Assessment of methodological quality

Two authors (AE, IE) will independently evaluate the methodological quality of each study. We will assess the most important aspects of high‐quality RCTs, including appropriate randomization, adequate double‐blinding, allocation concealment and description of withdrawals or dropouts. However, we will not use a specific grading system to calculate a methodological quality score.

Data analysis

If the reported outcomes (pain intensity measures) in the studies of the same anaesthetic agent are statistically combinable, then we will perform a meta‐analysis. We will compute calculations with Review Manager 4.2 (Rev Man 4.2). We will use the mean pain scores and standard deviations to derive a weighted mean difference (WMD), as well as the 95% confidence intervals. We will compute a chi‐squared test to test for heterogeneity. If there is heterogeneity, then we will use a random effects meta‐analysis. However, if the diversity between trials is significant, we will consider a qualitative systematic review. Furthermore, if the outcomes reported are not statistically combinable we will then perform a qualitative analysis.

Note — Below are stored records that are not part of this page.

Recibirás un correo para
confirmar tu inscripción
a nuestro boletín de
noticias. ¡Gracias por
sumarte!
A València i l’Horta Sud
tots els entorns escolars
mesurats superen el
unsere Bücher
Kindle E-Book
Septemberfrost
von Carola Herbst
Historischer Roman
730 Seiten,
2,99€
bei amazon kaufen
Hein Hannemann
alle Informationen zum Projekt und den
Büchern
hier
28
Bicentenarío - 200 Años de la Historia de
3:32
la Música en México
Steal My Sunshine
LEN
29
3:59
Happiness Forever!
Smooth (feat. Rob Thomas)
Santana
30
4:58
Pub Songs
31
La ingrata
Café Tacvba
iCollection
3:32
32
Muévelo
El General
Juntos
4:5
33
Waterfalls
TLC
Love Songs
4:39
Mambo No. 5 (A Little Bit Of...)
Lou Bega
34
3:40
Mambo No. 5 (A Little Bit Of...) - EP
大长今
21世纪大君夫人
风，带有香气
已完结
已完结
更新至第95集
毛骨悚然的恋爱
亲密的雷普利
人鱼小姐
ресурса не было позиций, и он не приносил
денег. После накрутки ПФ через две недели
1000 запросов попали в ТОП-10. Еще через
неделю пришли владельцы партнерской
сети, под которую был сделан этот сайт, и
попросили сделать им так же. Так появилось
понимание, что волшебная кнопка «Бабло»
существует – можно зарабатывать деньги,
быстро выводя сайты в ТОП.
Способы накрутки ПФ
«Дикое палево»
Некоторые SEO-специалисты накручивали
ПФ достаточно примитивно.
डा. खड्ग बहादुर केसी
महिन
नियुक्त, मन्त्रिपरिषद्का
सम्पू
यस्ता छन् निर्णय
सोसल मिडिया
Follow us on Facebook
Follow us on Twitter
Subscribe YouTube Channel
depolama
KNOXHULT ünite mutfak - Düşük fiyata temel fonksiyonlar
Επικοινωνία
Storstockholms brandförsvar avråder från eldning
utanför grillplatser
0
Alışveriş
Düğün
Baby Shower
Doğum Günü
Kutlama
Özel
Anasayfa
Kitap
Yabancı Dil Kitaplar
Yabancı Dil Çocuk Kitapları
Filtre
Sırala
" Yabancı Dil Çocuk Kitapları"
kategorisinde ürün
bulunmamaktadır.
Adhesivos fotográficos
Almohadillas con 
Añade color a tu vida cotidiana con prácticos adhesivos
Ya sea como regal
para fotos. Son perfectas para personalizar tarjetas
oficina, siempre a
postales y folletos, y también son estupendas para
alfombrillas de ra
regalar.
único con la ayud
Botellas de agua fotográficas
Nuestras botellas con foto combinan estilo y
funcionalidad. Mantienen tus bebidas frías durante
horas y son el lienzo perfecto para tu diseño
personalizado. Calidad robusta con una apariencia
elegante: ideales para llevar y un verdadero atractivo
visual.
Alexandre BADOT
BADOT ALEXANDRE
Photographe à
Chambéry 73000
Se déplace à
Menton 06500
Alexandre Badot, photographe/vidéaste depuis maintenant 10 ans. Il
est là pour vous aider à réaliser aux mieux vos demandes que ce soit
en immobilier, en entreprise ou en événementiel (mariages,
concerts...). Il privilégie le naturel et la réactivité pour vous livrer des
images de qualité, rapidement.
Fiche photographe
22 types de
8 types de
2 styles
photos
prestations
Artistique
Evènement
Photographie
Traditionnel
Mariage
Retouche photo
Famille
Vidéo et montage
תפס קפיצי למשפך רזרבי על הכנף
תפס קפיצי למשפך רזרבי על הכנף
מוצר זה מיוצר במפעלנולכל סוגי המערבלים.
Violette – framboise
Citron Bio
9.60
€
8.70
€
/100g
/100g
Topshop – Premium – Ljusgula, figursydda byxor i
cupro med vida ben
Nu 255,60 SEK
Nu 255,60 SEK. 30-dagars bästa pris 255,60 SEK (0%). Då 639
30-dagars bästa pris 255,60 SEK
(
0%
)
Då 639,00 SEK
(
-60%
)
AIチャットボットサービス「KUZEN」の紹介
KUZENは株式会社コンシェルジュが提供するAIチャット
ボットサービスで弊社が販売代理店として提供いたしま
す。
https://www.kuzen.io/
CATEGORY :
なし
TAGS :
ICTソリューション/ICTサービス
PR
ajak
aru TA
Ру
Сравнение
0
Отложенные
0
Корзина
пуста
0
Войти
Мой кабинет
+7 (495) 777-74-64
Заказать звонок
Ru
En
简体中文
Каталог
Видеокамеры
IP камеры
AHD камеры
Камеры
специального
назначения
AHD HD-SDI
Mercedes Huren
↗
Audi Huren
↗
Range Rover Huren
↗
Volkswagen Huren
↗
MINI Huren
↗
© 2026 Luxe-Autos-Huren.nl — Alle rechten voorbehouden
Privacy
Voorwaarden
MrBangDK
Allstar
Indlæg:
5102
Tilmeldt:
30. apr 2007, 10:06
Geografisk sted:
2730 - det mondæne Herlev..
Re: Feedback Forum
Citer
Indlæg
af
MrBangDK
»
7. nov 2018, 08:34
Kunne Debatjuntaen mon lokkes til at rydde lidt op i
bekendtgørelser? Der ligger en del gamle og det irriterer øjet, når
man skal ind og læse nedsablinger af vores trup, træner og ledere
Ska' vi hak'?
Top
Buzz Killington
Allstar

We will analyse dichotomous data using Review Manager 4.2 (Rev Man 4.2). We will calculate the relative risk and the risk difference. If possible, we will perform a subgroup analysis to determine whether there are different results between adult and paediatric patients. We will consider patients younger than 12 years old in the paediatric group and allocate patients 12 years or older to the adult subgroup.

No sensitivity analysis is planned for this review.

We will first present the evidence regarding cocaine‐containing topical local anaesthetics. This will include comparisons between topical anaesthetics and infiltrated local anaesthetics, as well as comparisons between different formulations of cocaine‐based topical anaesthetics. Next, we will summarize the evidence concerning cocaine‐free topically applied local anaesthetics. Similarly, we will compare cocaine‐free topical agents and infiltrated local anaesthetics. Moreover, we will compare cocaine‐free topical anaesthetics with both cocaine‐based topical anaesthetics and different formulations of cocaine‐free topical anaesthetics.